Esas interrupciones eran poco frecuentes. En dos ocasiones se cruzaron con pequeñas partidas que llevaban su misma dirección. Una de ellas la formaba un hombre, su esposa y tres niños. Sucios de polvo, la cara chupada y la expresión hosca por el cansancio, la mujer y los niños iban acurrucados en un pequeño carro tirado por cuatro mulos y no dijeron nada; el hombre, ansioso por hablar y atragantándose casi de tantas ganas como tenía, les dijo que venían de Ohio, que habían perdido allí su granja y que se dirigía a California, donde un hermano suyo tenía un pequeño negocio; habían iniciado el viaje con una pequeña caravana, pero uno de sus mulos cojeaba y ahora el grupo principal le llevaba ya dos semanas de ventaja, y no tenía esperanzas de alcanzarlos.

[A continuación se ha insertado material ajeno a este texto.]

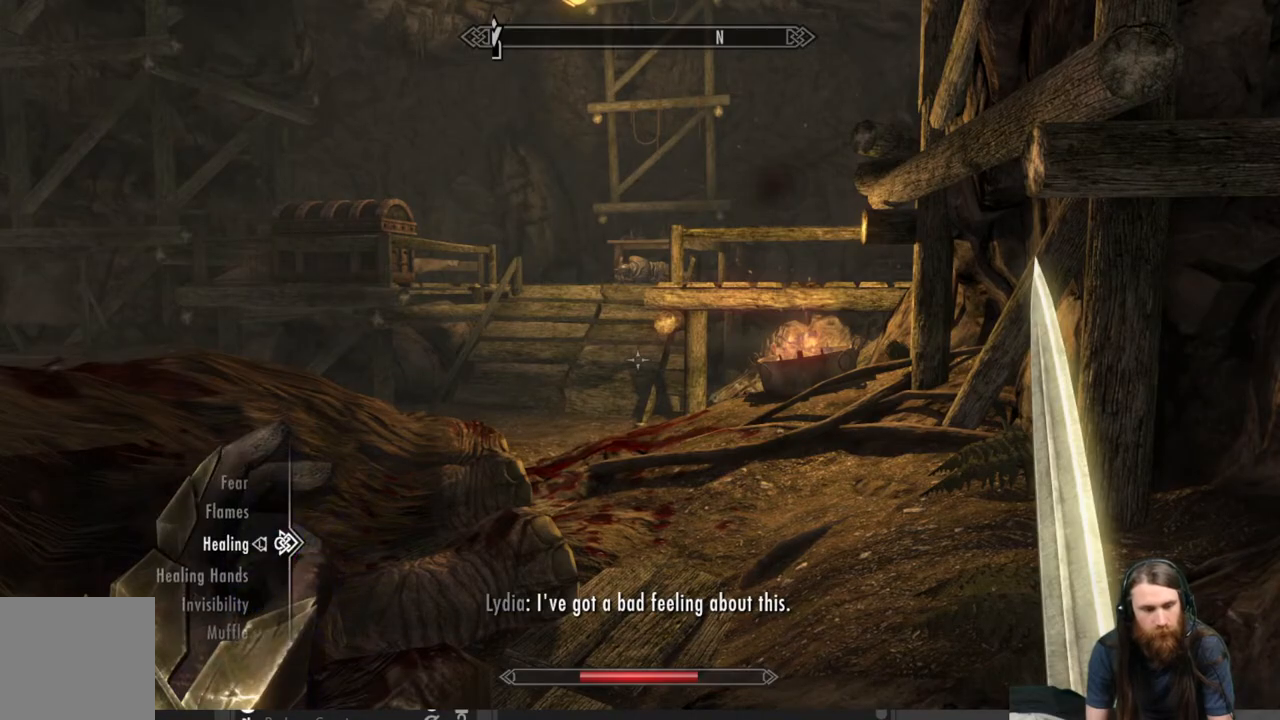
{"buttons": [], "left_stick": "center", "right_stick": "center", "events": [[100, "B", "down"], [233, "B", "up"]]}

Miller examinó el mulo que renqueaba y aconsejó al hombre desviarse hacia Fort Wallace, donde podría dejar descansar al tiro y esperar a que pasase otra caravana. El hombre estaba indeciso y Miller, cortante, le dijo que el mulo no llegaría mucho más allá de Fort Wallace y que seguir camino él solo era una estupidez. El hombre negó con la cabeza, tozudo. Miller no insistió; tras hacer una seña a Andrews y Schneider, el grupo dio un pequeño rodeo y siguió su camino dejando atrás al hombre, la mujer y los niños. Al anochecer divisaron el polvo que levantaba el carromato, muy lejos a sus espaldas. Miller meneó la cabeza.

—No lo conseguirán. Ese mulo no aguantará ni dos días. —Escupió al suelo—. Deberían haberse desviado por donde les he dicho.

El otro grupo con el que se cruzaron lo formaban cinco hombres a caballo; eran callados y suspicaces, e informaron de mala gana a Miller de que se dirigían a una excavación minera en Colorado, donde tenían intereses y que pensaban explotar. Rechazaron la invitación de Charley Hoge a compartir la cena y aguardaron agrupados a que Miller y los suyos pasaran. Aquella noche, después de que Miller, Andrews, Schneider y Hoge se hubieron acostado, les llegó el sonido amortiguado de unos cascos de caballo dando un pequeño rodeo y pasando de largo.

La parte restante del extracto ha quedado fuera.